Baranek: Talent aplenty at Grundy County opener
Tony Baranek firstname.lastname@example.org | (708) 633-5947 May 1, 2012 7:32PM
D.J. Weltmeyer (16) posted a career-high third-place late-model finish Friday at Grundy County Speedway. | Photo courtesy of Chris Goodaker.
Grundy County Speedway
(First race 8 p.m.)
Friday: Full program
May 11: Street stock special
May 18: Full program
May 25: Late-model Twin-25s.
(First race 7 p.m.)
Saturday: Full program
May 12: Full program
May 19: JEGS/CRA All-Star “100”
May 26: Full program
Updated: June 3, 2012 8:15AM
Just the sight of Joliet’s No. 1 racing son, Brett Sontag, and his No. 5 in the pits at Grundy County Speedway on a very cold April 27 opening night gave yours truly visions of a great late-model title chase in 2012.
Sontag and Eddie Hoffman going head to head every Friday night? It doesn’t get much better.
Then, just as quickly as I got excited ... pfffffffft!
“P.J. Polcyn got me drunk last night and made me do this,” a playful Sontag said after qualifying. “It’s just for one night. We’re shaking it down for him.”
Turned out that Polcyn bought the car from Sontag and plans on campaigning it himself this season.
You might remember this No. 5 from a memorable night a couple of years ago. Sontag, amused by people saying he had an unfair edge with a crate motor, brought out this car with a 9-to-1 compression motor, put Larry Schuler in the crate car and beat him.
Sontag, who won late-model championships at Grundy in 2001, ’02, ’08, ’09 and ’10, said he’ll be running the same type of schedule he did in 2011.
Lots of time on his boat. A little time running on ovals.
“I don’t know ... I’m just burned out on racing, that’s about it,” Sontag said. “I’ll be out for some of the big shows. I’ve still got the guy who bought my old car, Jim Weber. I’ll be running that in big shows.”
So who’s to challenge Hoffman? Well, maybe the guy who beat him Friday night, Boris Jurkovic. But probably not.
Jurkovic, of Manhattan, said he likely isn’t going to change his independent ways.
“We’re just going to do what we feel like doing. We don’t have any real direction at this point,” Jurkovic said. “I mean, we’re here tonight, but we didn’t know we were coming until today.
“I have to know that my work (repossession business) is more important at my stage in my life. I have good employees, but it’s nice to keep my finger on things.”
Jurkovic acknowledged it would be tempting to come back this week if he won the feature on Friday. Of course, he did, in spine-chilling fashion over Hoffman, who had the nose of his No. 8 all over Jurkovic’s back bumper during the final 10 laps.

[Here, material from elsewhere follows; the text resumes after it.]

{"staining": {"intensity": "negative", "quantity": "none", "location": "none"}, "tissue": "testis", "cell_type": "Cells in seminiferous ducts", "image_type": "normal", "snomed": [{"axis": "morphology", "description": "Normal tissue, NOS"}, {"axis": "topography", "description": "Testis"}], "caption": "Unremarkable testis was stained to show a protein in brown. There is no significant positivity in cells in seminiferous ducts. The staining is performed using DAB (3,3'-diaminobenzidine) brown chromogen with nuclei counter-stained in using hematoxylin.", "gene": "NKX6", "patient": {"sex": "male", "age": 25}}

“Eddie is probably as good as they get here,” Jurkovic said afterward. “It got a little tight, and I want to thank him for racing me clean. I didn’t feel like I was out of control at all.”
And his promise to come back this week?
“I didn’t say that,” Jurkovic shouted, laughing. “I said I would think about it.”
One contender who definitely plans on giving Hoffman a run for the crown is two-time (2000, ’06) titlist Pat Kelly.
Kelly, back in his familiar orange No. 16, won the trophy dash and was having a good run in the feature when he had contact with Sontag while they were battling for first. Both went around and had to restart in the back. Sontag finished fifth, Kelly sixth.
“We’re planning on running all year and having a little fun,” Kelly said. “My son (Nathan) is doing street stocks. He’s come a long way in the last couple of years. We took a lot of time off trying to get him where he is, and now he’s doing pretty well on his own. I don’t think he needs all that much attention from me.”
Nathan Kelly, meanwhile, ran down and passed veteran Randy Weese in the final laps to capture the street stock main.
A late-model dark horse at Grundy in 2012 might very well be D.J. Weltmeyer, who was third in Friday’s main and looked comfortable in doing so.
Weltmeyer, the son of longtime area ace Dave Weltmeyer, has been taking a lot of small steps over the past two seasons. The younger Weltmeyer looks ready to make his first big leap, driving with his dad’s No. 16 on the side of his car.
Both he and the car looked a little different than they did in ’11.
“I’d like to think it’s a combination of both,” he said. “The guys on the crew worked hard all week. And we’ve been doing a little training during the offseason. I’ve been trying to get in better shape and use my age (19) as an advantage. I’m just excited to be out here and doing better.”
The Mid-American division, meanwhile, appears alive and well. Ron Vandermeir paced a healthy field, beating out John McMahon in the first 25-lap main event of the season.